Falando no Fernando, ele veio até nós, sorriu para mim todo contente, nem parecia o cãozinho de horas atrás e puxou o Eli para se divertir no meio da pista de dança.

Eles formavam um lindo casal.

A festa estava se saindo muito bem, muito melhor do que imaginei, só que ao contrário do que eu esperava, isso acabou me deixando ainda mais para baixo, ainda mais péssima.

Estavam todos felizes e comemorando, menos eu.

Saí lá para fora algumas vezes para pegar um ar. A noite estava bonita, com um arzinho gelado e um céu repleto de estrelas. Não aguentei mais e peguei o celular. Não havia nada além de uma mensagem carinhosa da Sydney desejando que eu tivesse uma noite incrível.

Voltei lá para dentro e peguei mais uma bebida.

Estava pensando seriamente em ir embora, ver alguma série ou um filme em casa e fazer pipoquinha.
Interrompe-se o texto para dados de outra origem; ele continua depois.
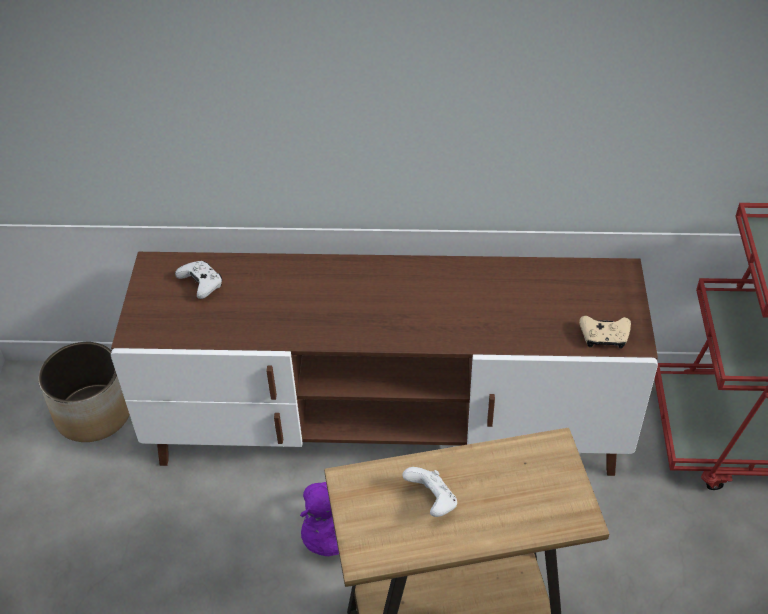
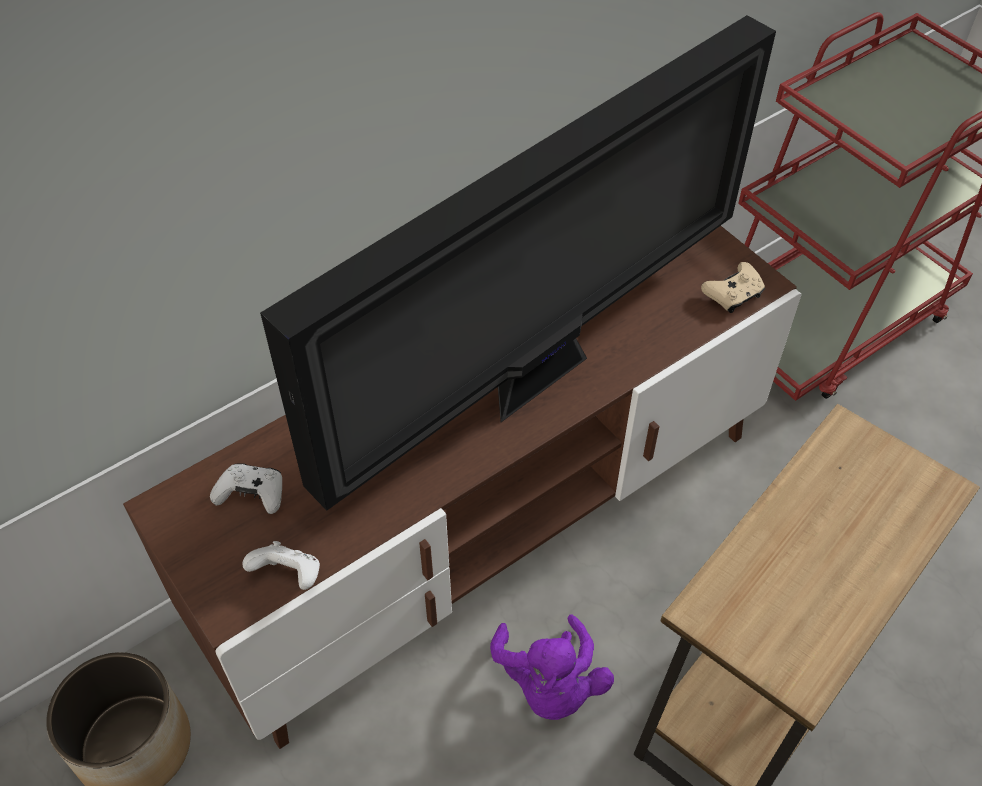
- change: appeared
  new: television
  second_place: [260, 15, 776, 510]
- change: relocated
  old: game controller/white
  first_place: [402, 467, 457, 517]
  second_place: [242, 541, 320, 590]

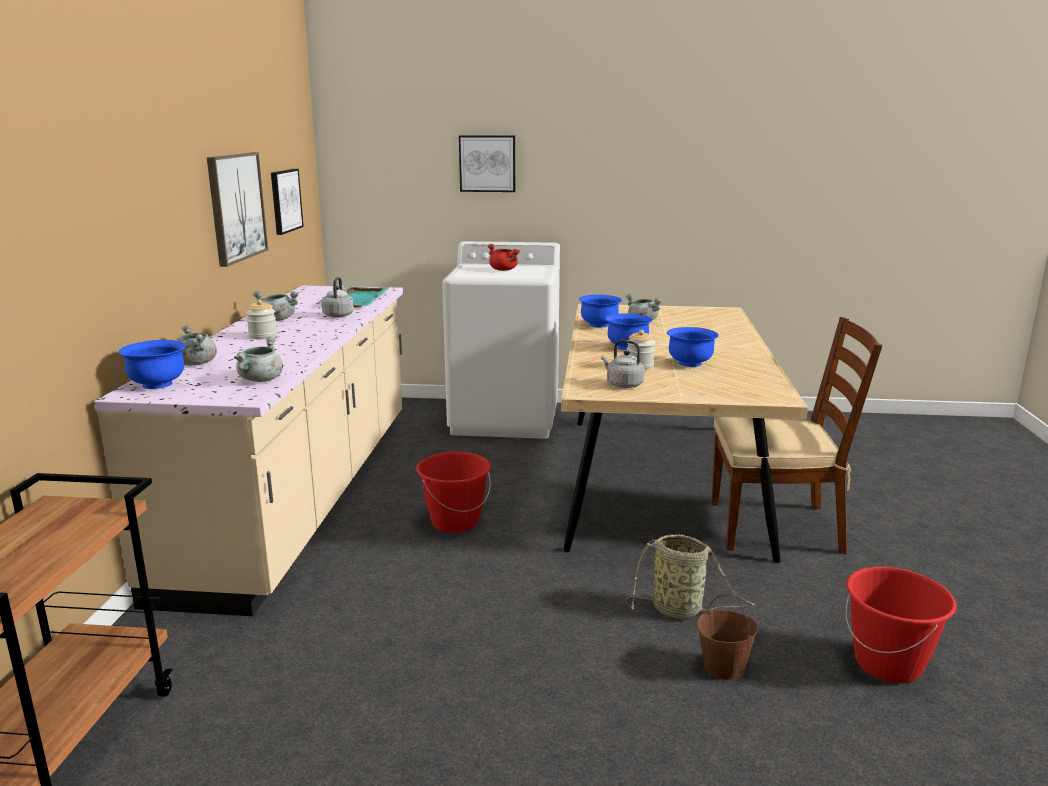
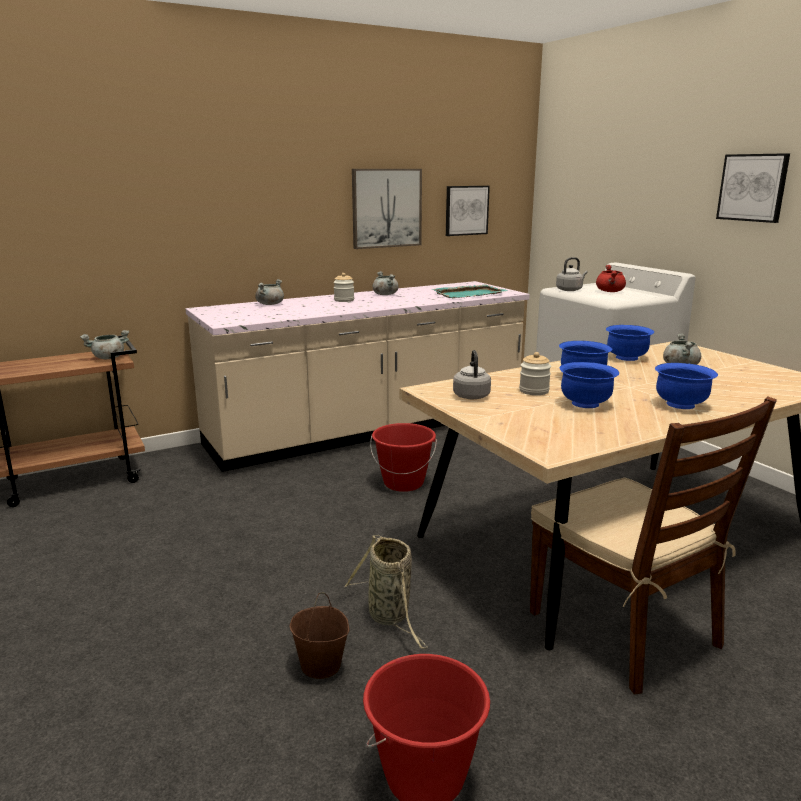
- change: relocated
  old: bowl/blue
  first_place: [118, 340, 186, 389]
  second_place: [655, 363, 718, 409]
- change: relocated
  old: cooking pot/grey
  first_place: [234, 337, 283, 382]
  second_place: [80, 330, 129, 359]
- change: relocated
  old: kettle/grey
  first_place: [321, 277, 354, 317]
  second_place: [556, 257, 588, 291]
- change: relocated
  old: picture
  first_place: [459, 135, 515, 192]
  second_place: [716, 153, 790, 223]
Senti então uma aproximação repentina.

Não olhei para trás de imediato, pois tinha quase certeza de que era um cara ruivo cheio de sardas que não tirou os olhos de mim durante todo o momento em que estivesse sentada.

Não estava a fim de papo furado.

Uma mão pousou em meu ombro esquerdo.

— Olha, eu não quero ser grossa nem nada... – Já estava preparada para xingar no meu melhor inglês quando de repente me faltou o ar, as palavras. Me faltou tudo.
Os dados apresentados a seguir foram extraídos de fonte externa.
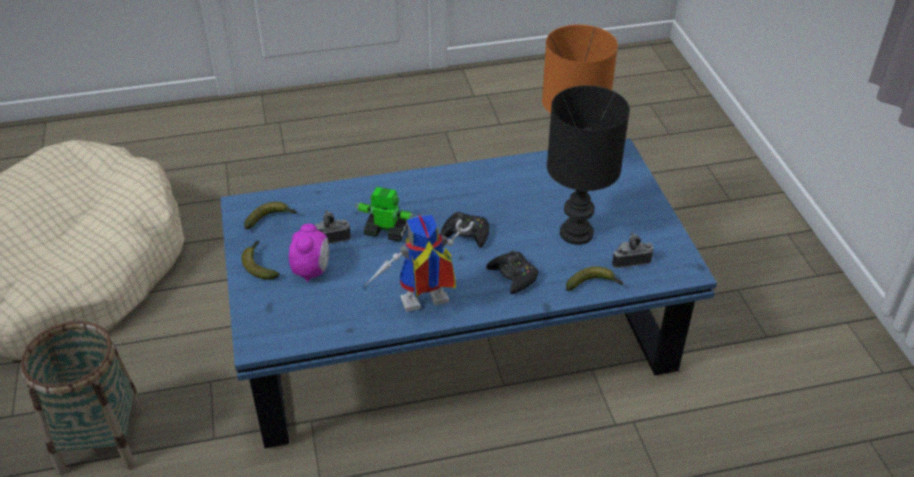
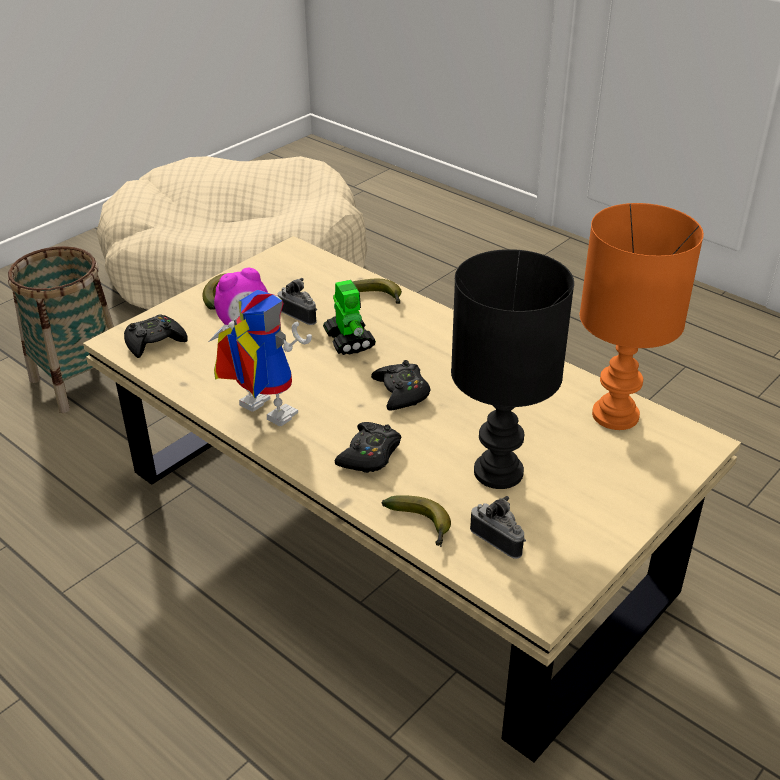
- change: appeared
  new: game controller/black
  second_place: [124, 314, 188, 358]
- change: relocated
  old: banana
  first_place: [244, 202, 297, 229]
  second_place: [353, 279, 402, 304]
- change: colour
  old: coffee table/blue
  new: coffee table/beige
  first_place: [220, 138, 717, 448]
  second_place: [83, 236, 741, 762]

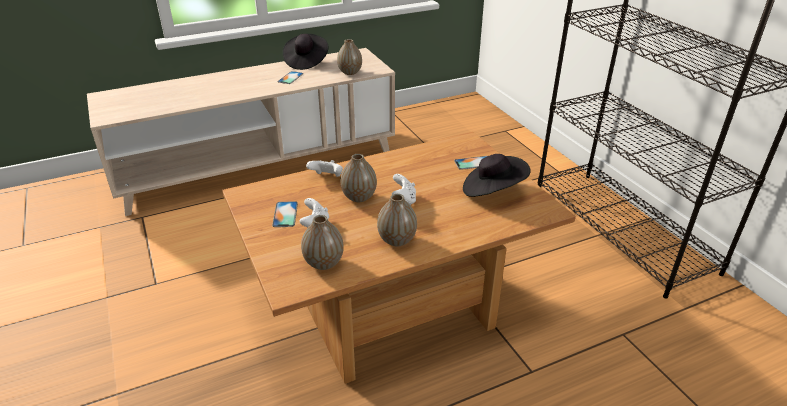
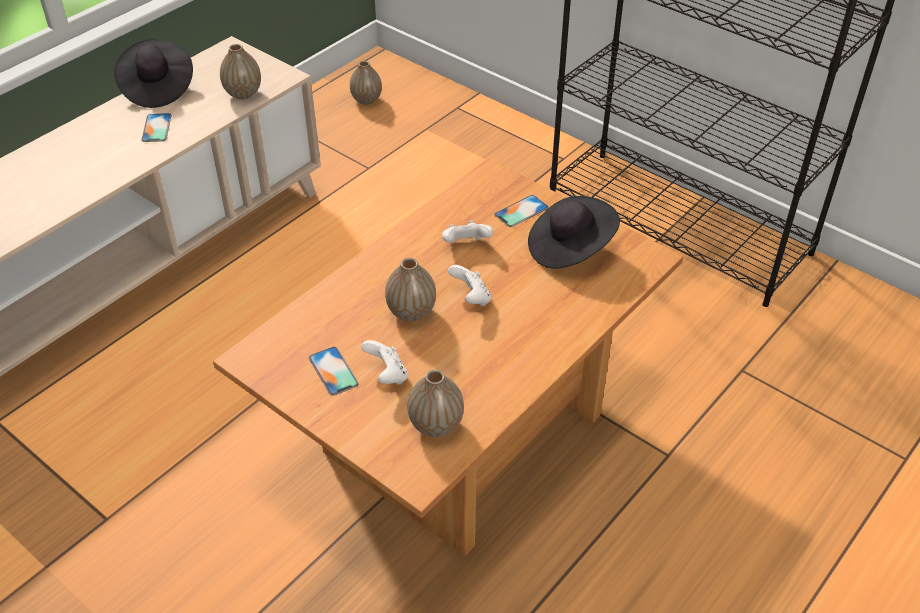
- change: relocated
  old: game controller/white
  first_place: [306, 160, 343, 177]
  second_place: [442, 221, 493, 243]
- change: relocated
  old: vase
  first_place: [377, 194, 417, 246]
  second_place: [350, 61, 382, 105]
— Oi. – Ele sorriu docemente.

— Andrew?

— Olá, garota-solitária-no-bar-no-meio-de-uma-festa-bombástica.

 Ele continuou sorrindo. Eu sorri também.

— Mas...

Eu tinha tantas perguntas...

— Esqueça as perguntas. Tudo que importa agora é que eu estou aqui. Eu sou seu par e quero ter a honra de ter uma dança com você. – Ele tirou a bebida das minhas mãos e colocou sobre o balcão. — Você topa?

Ele estendeu a mão.

— É claro...

Segurei sua mão e foi nesse momento em que ele aproveitou para me dar uma bela conferida.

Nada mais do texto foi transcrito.